Старательный, немного детский почерк, несомненно, принадлежал самому Флешелю. В папке хранились вырезки из газет и заметки, сделанные от руки. Лоб дал себе зарок все это проштудировать. Он обнаружил записку, подколотую к оборотной стороне донесения, и прочел: «Всеми покинутая, я предпочитаю уйти из жизни. Джина».

– Если нет родственников, – пояснил Флешель, – мы берем все бумаги, письма себе – для архива. В конце концов, самоубийство – такая же болезнь, как и любая другая. Может, в один прекрасный день кто-нибудь, изучая архивные дела всех наших отделений, и откроет спасительное лекарство…

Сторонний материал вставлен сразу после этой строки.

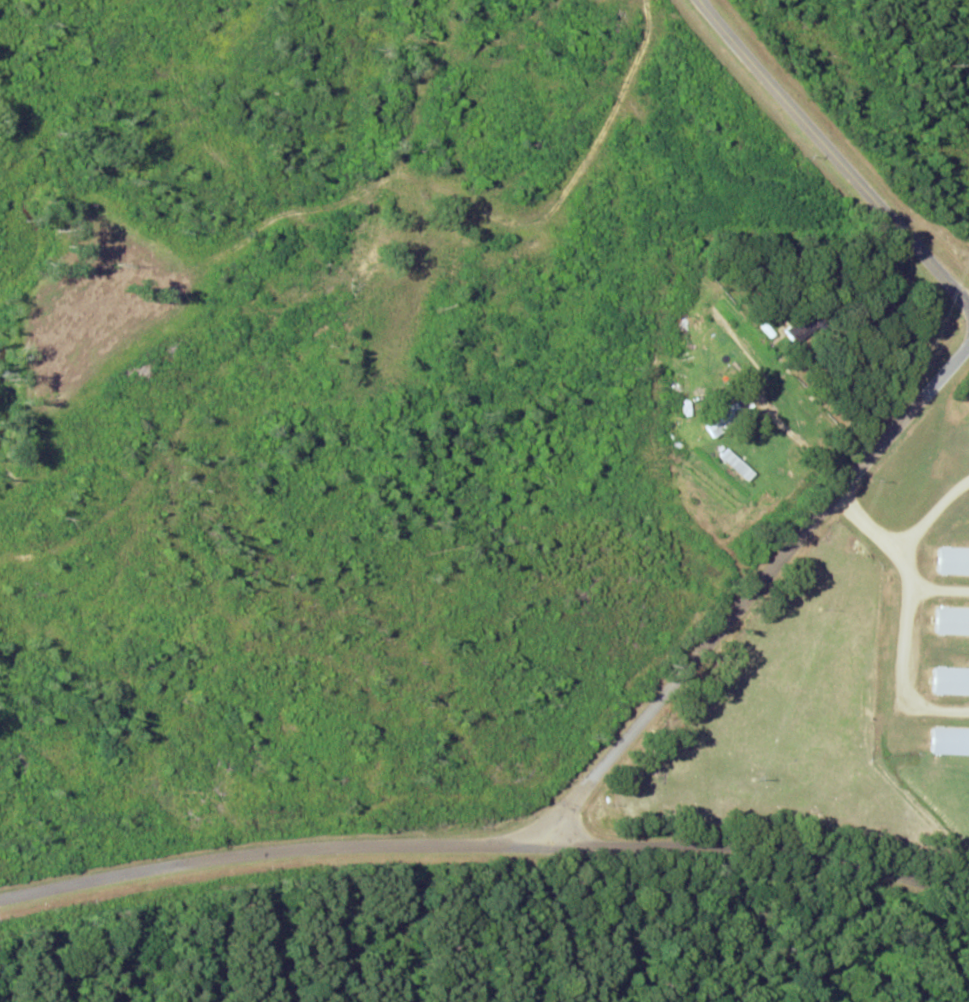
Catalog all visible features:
road: (822, 192)
building: (725, 419)
building: (955, 561)
building: (954, 621)
road: (772, 633)
building: (952, 681)
building: (951, 742)
road: (271, 849)
road: (759, 898)

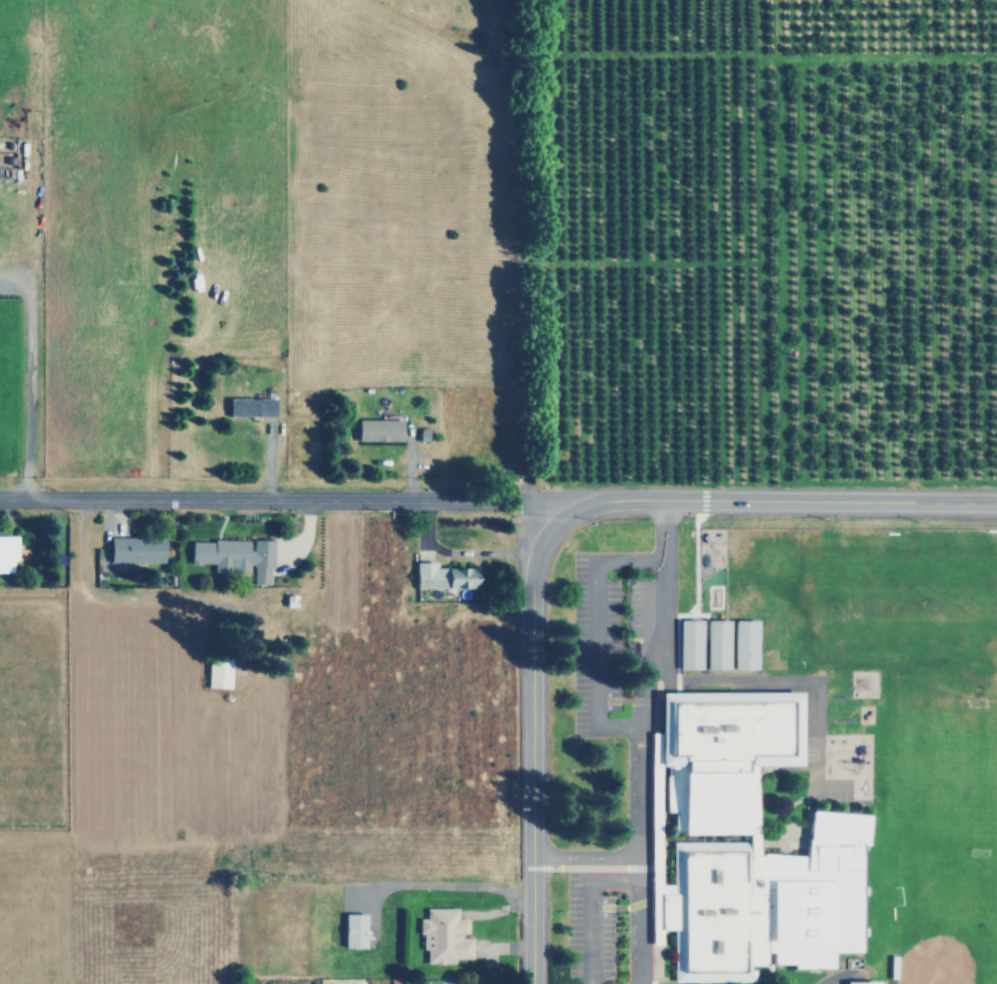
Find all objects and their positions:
road: (518, 252)
road: (27, 379)
building: (247, 405)
building: (376, 430)
road: (278, 498)
road: (771, 498)
building: (132, 549)
building: (4, 554)
building: (230, 555)
building: (440, 576)
park: (906, 606)
road: (591, 630)
building: (715, 645)
building: (744, 645)
building: (687, 646)
building: (215, 673)
road: (636, 737)
road: (532, 749)
park: (946, 815)
building: (745, 848)
road: (585, 856)
road: (461, 885)
park: (940, 915)
road: (584, 920)
building: (353, 930)
building: (443, 936)
building: (430, 982)
building: (860, 982)

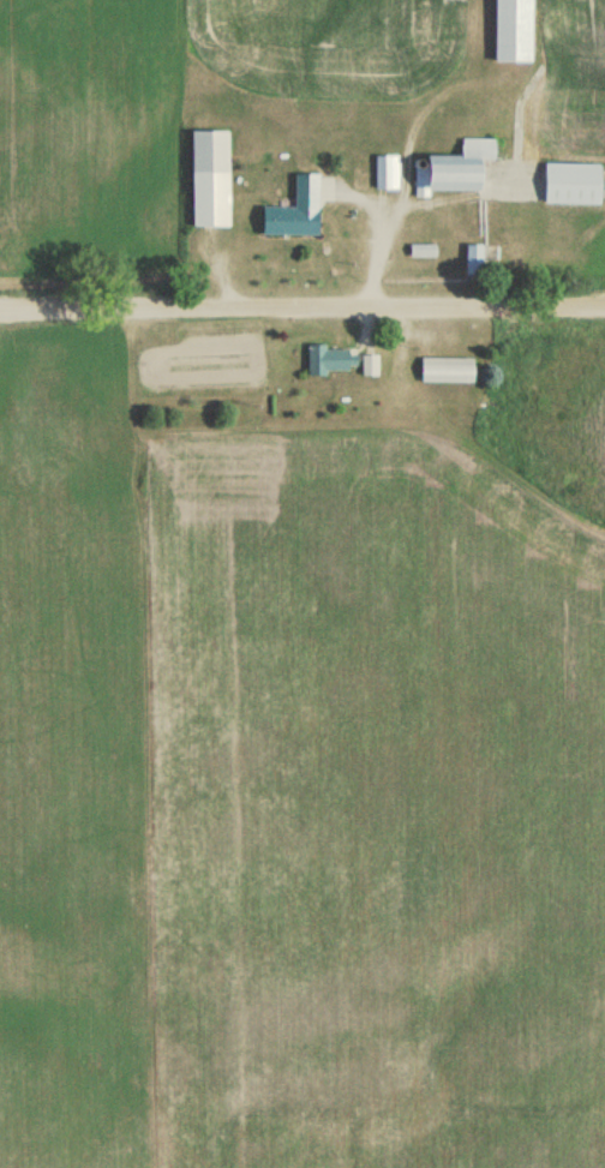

– А можно мне переснять эти документы? – спросил Лоб.

Флешель заколебался.

– Мадам Нелли поставила вас в известность, – настаивал Лоб. – Я представитель ассоциации страховых обществ в Лозанне. Вам должно быть понятно, почему мы интересуемся самоубийствами.

– Ну, раз мадам Нелли не возражает… – нехотя согласился Флешель.

– Но если вам не по душе…

– Нет, это меня не волнует… просто я не вижу: при чем тут страховка?

И когда Лоб открыл было рот для ответа, он сказал:

– Не надо объяснять! Мне знать не обязательно. Верно то, что в Ницце самоубийств больше, чем где бы то ни было. Я вам покажу графики. Потому что у меня своя теория. Может, и не совсем научная, но все же вам будет любопытно… Кофейку, господин Лоб?

Он открутил крышечку термоса и наполнил ее дымящейся жидкостью.

– Не хотите? Правда? Я двадцать лет плавал комиссаром торгового флота – может, вам говорили. Так что не сомневайтесь. Этот кофе готовил моряк!

И он осторожно пригубил. Лоб сосчитал папки. От четырехсот пятидесяти до пятисот. На добрый месяц работы.

– Вами сделано много заметок? – спросил он. – Вы позволите их переснять?

– Если они сослужат вам службу, – ответил Флешель. – Мои комментарии представляют собой ценность главным образом для меня самого. Возьмите, к примеру, южный ветер. Южный ветер всегда способствует самоубийствам… но в основном среди стариков.

– Они вам звонят?

– Почти никогда. Им сказать уже нечего. Они выпускают из рук перила, и все кончено.

– Кто же вам звонит чаще всего?

– Женщины. На восемьдесят процентов. Всегда на почве любовных разочарований. Их бросает ухажер, и они остаются без средств к существованию. Или же в интересном положении, а замуж их не берут. Или от зрелых матрон отворачиваются юнцы. Пожалуй, этот случай – самый распространенный… Вы себе просто не представляете, сколько дам теряют здесь свои последние иллюзии.

Флешель бросил в кофе кусочек сахару и задумчиво следил, как он растворяется.

– Чудной город, – пробормотал он. – Не город, а пассажирский пароход. Рейсовый пассажирский пароход высшей категории. На верхней палубе – роскошь, сплошной праздник, туалеты, драгоценности, похмельные физиономии пассажиров первого класса… Ниже – те, кто путешествует по необходимости, и все их добро умещается в одном чемодане. А между теми и другими – члены экипажа, стюарды, которые спят с пьяными богачками, помощники кочегара, промышляющие кокаином, а в трюме – «зайцы», умирающие от жажды. А вокруг – огни, звуки музыки… И каждую неделю попытка самоубийства.